Notably, Atlanta Fed President Raphael Bostic last week said that it will take time before the central bank is confident that inflation will return to 2%, reiterating that only one rate cut will be necessary this year. He added, "Our new steady state is likely to be higher than what people have known over the last decade, maybe back to where we were in the 1990s and 2000s." 

Minneapolis Federal Reserve President Neel Kashkari told CNBC on Tuesday that it would require "many more months of positive inflation data" to convince him that the Fed should cut rates once or twice this year.

That said, investors' focus today is squarely on the quarter one U.S. Gross Domestic Product (GDP) data report, which is expected to show that the U.S. economy continues to be resilient.

It's worth noting that while economic strength offers some positive cues on oil demand, it also gives the Federal Reserve more headroom to keep rates high for longer — a trend that is expected to eventually eat into demand. 

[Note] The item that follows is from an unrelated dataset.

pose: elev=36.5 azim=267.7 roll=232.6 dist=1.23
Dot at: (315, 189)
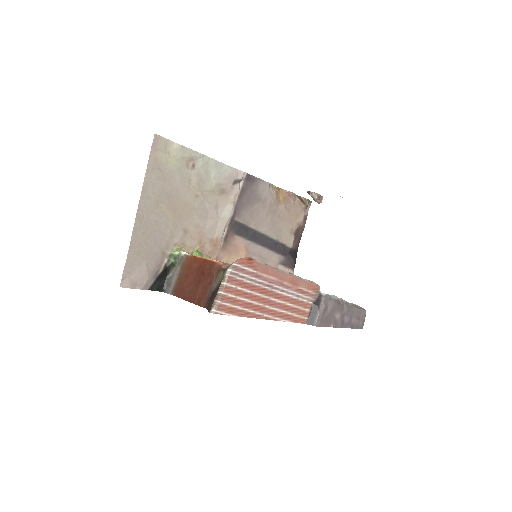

Of greater importance to markets is also the Core Personal Consumption Expenditure (PCE) data report, popularly known as the Fed's preferred inflation gauge, which is expected to be released on Friday. As one of the key monetary policy indicators, tomorrow's outcome will likely influence the longer-term outlook on the Fed's rate outlook.

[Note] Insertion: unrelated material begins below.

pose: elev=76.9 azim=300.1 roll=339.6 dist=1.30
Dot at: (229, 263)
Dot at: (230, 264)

Beyond the Fed and interest rates, oil markets were also awaiting a meeting of the Organization of Petroleum Exporting Countries and Allies (OPEC+), which is set to take place virtually on June 2. The cartel is widely expected to maintain its current pace of production cuts past an end-June deadline. 

Technical Outlook: Four-Hour US WTI Crude Oil Price Chart

US WTI Crude Oil Price Retreats Further On Stronger U.S. Dollar Chart.png


From a technical perspective, the price's ability to extend the modest bounce from the vicinity of $80.433 (R2) level followed by a subsequent move below the $80.000 round mark and the $79.562 level (R1) which coincides with coincides with the technically strong 200-day (yellow) Exponential Moving Average (EMA), favours sellers and supports the case for further downside moves around the crude oil prices. A further increase in selling pressure will pave the way for a drop toward the 78.554 pivot level (P), about which, if the price finds acceptance below this level, downside pressure could gain further momentum, paving the way for a decline toward the upper-most downward trendline extending from the mid-April 2024 swing higher-highs. A subsequent break below this key resistance level, which has now turned to the support level, would act as a fresh trigger for new sellers to jump in, paving the way for an accelerated drop toward the 77.361 level (S1). A decisive move below this level will pave the way for a decline toward the $76.345 support level (S2) if this level fails to hold. The price manages to sweep liquidity below the $76.054 level; the precious black liquid price would turn vulnerable for a drop toward the $ 75.000 and $ 74.000, and in extreme bearish cases, the black liquid would drop further to retest the downward trendline, extending from the early-April 2024 swing lower-lows.

On the flip side, the $79.562 level (R1) now protects crude oil prices' immediate upside. A convincing move above this level would reaffirm the bullish bias and pave the way for a rise toward the $80.433 level (R2). If the price pierces this barrier, buying interest could gain further momentum, paving the way for more gains around US WTI crude oil prices.